Source: Questions to Ask Your Publisher Before You Sign | Jane Friedman

Many prospective authors think seeking a publisher is passé because they (a) don’t want to go to the trouble, (b) see finding a publisher is a long, hard road, (c) prefer to self-publish their books in order to have “control.”

Most books don’t sell, but they’re more likely to sell with the editing and support a publisher can provide–even a small publisher. To get the best possible publisher/author match, Jane Friedman expects you so ask questions rather than saying “OMG, a publisher responded to my query letter, so the last thing I’m going to do is rock the boat by doing anything to ensure we’re in sync.”

This article is long because you have a lot of questions to ask about publisher responsibilities, book quality, bookstores, marketing, and interacting with readers. The article ends with a “cookie-cutter” example of a marketing plan.

All this is well worth a writer’s consideration before s/he rushes off to Kindle Direct Publishing or Lulu.

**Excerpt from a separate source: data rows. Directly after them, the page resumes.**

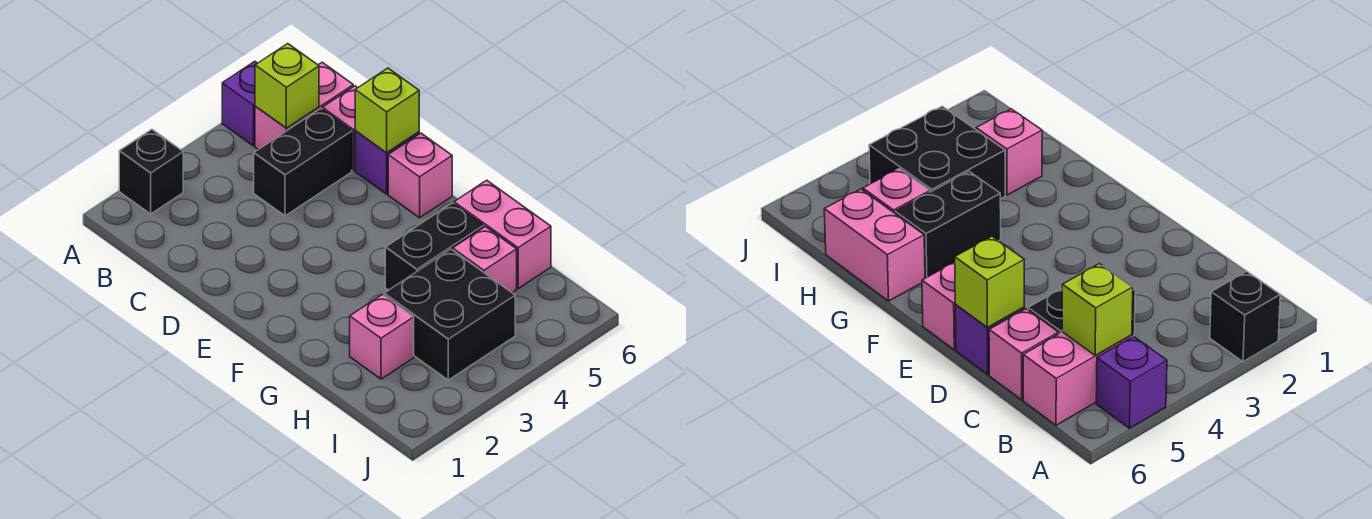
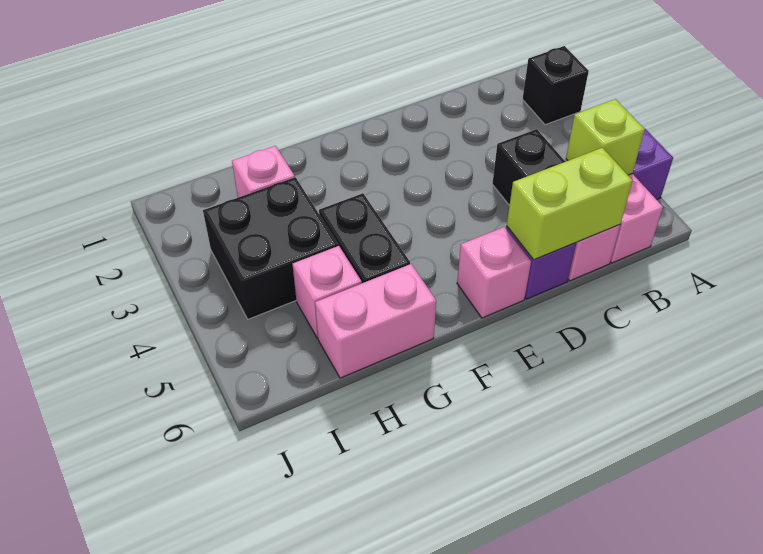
lime brick D6 level 2 -> lime brick C6:D6 level 2

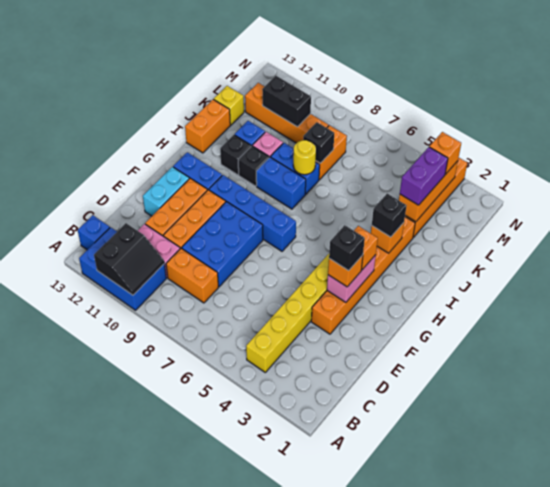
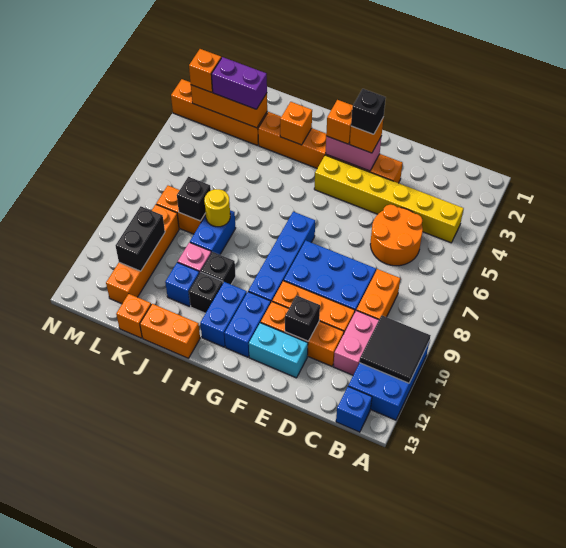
black slope A10:B11 level 2 top 11 -> black tile A10:B11 level 2
none -> orange round brick C5:D6 level 1
black brick I3 level 3 -> black brick E11 level 2
blue brick I8:I9 level 1 -> blue brick H11:H12 level 1
yellow brick K13 level 1 -> orange brick K13 level 1

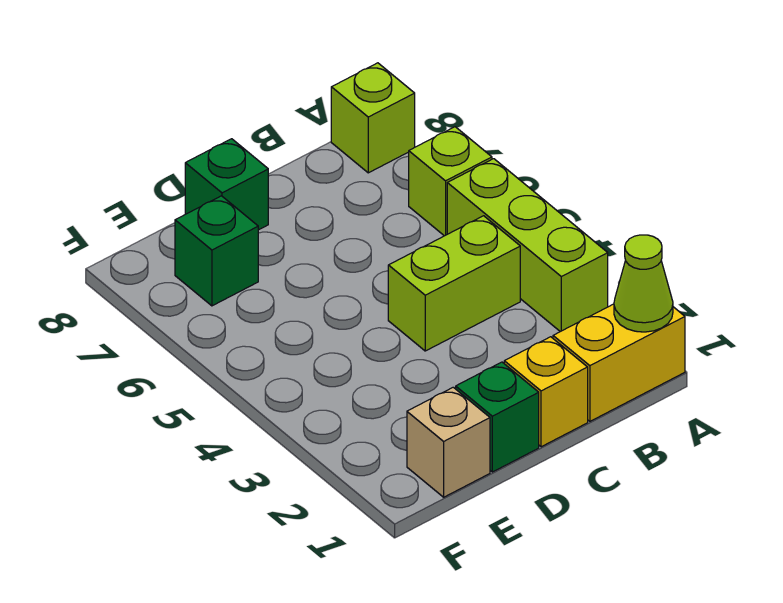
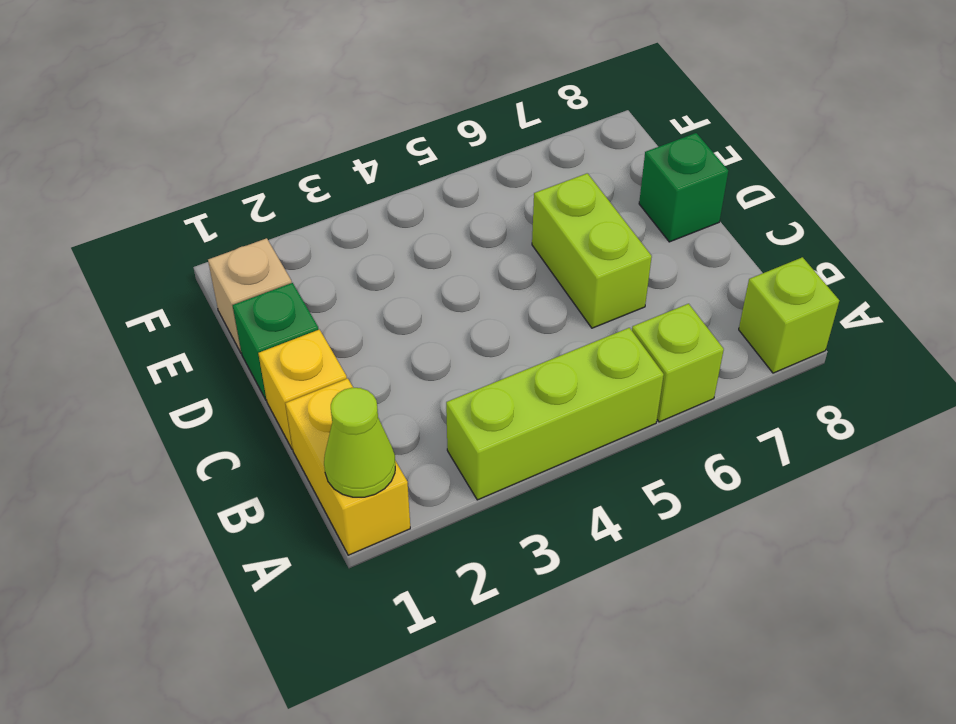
lime brick B4:C4 level 1 -> lime brick C6:D6 level 1
green brick E7 level 1 -> none

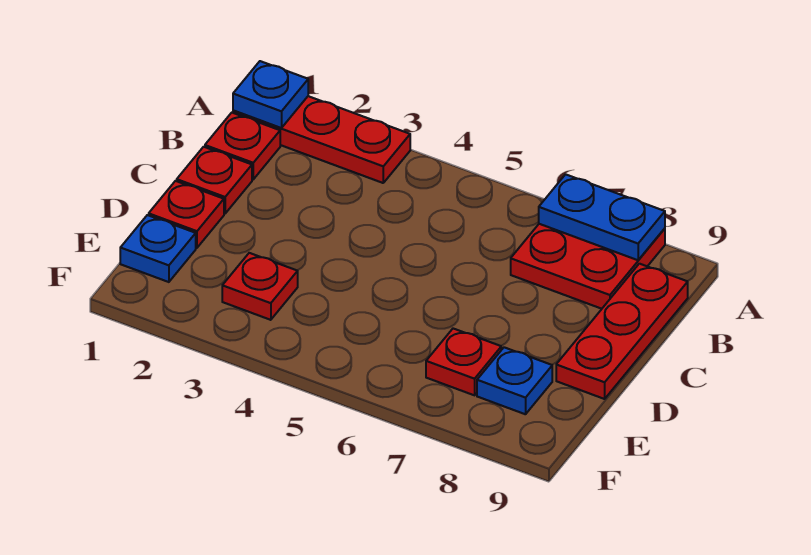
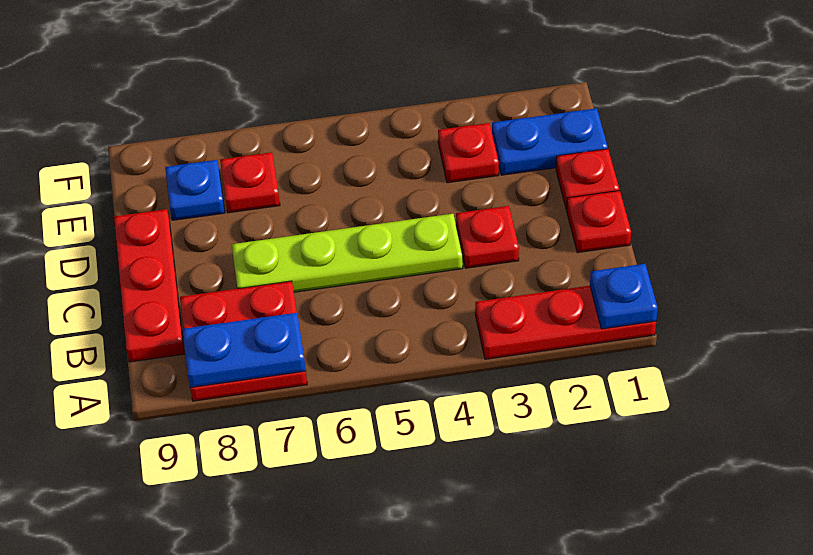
red plate B1 level 1 -> red plate C3 level 1
none -> lime plate C4:C7 level 1
blue plate E1 level 1 -> blue plate E1:E2 level 1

Malcolm R. Campbell is the author of “Conjure Woman’s Cat,” a novel about racism in north Florida in the 1950s.


2 thoughts on “Questions to Ask Your Publisher Before You Sign

  1. All too true. The joy of finally landing someone who calls themselves a publisher leads euphoric writers to sign all kinds of tosh, thinking that there’s a standard contract and this must be it. Over the ensuing YEARS, when their work is shackled to the publisher (that part is standard) they find out the rest of the contract was not standard at all.These outfits are not vanity publishers. typically they’re very small outfits. Perhaps they’re lazy. Perhaps they don’t understand what hard work publishing is. Whatever. They don’t behave like a publisher should. And nobody in their stables of authors ever seems to challenge the poor service they get.

    I have two friends who have been caught like this. Good work is under-represented – nay, let down stinking.

    I self-publish. It’s safer. And, to be frank, I don’t sell many fewer books than my two friends. It shouldn’t be like that! But it is.

    1. Two paths diverged in a wood, one led toward a “standard mainstream publisher” and the other to self-publishing. Both roads are fraught with peril. Most of us don’t sell many books no matter which road we choose. It shouldn’t be like that.